Ya…kita harus bersilaturahmi
Ya…kita harus bersilaturahmi
Ya…kita harus bersilaturahmi
[mungkin anda ingin menyisipkan suatu intro lagu, tembang, atau lirik-lirik]
Tetapi kenapa tidak musyawarah saja ? Musyawarah lebih memiliki bobot ilmiah, lebih terkesan berpendidikan, bahkan dalam dasar negara kita pun kata musyawarah dicantumkannya. Bukan begitu ?
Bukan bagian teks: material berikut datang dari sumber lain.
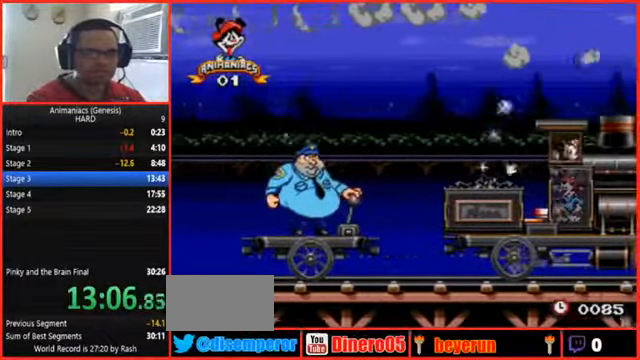
{"dt_ms": 500, "buttons": [], "events": []}
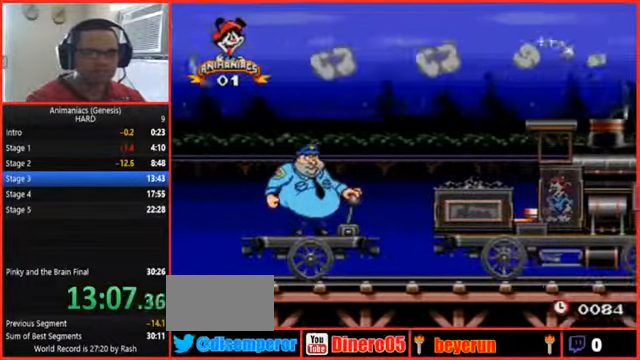
{"dt_ms": 500, "buttons": [], "events": []}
Ya…kita harus bermusyawarah
Ya…kita harus bermusyawarah
Ya…kita harus bermusyawarah
[mungkin anda ingin menyisipkan suatu intro lagu, tembang, atau lirik-lirik]
Tukang Cukur dan Orang yang di Cukur
[geleng-geleng kepala]
Ya, begitulah kelebihan manusia dibandingkan binatang.
[kembali asyik berbicara, tertawa, tanpa suara]
tetapi kenapa musyawarah ? sudah berpuluh-puluh tahun kita melakukannya, sehingga mulut kita begitu fasih melafalkan ‘mufakat’ tanpa kita mengetahui apa yang harus dimufakati. Lebih baik silaturahmi, lebih inklusif, akrab, sangat timur sekali. Bahkan agama kitapun mengajarkan untuk itu, bukan begitu ?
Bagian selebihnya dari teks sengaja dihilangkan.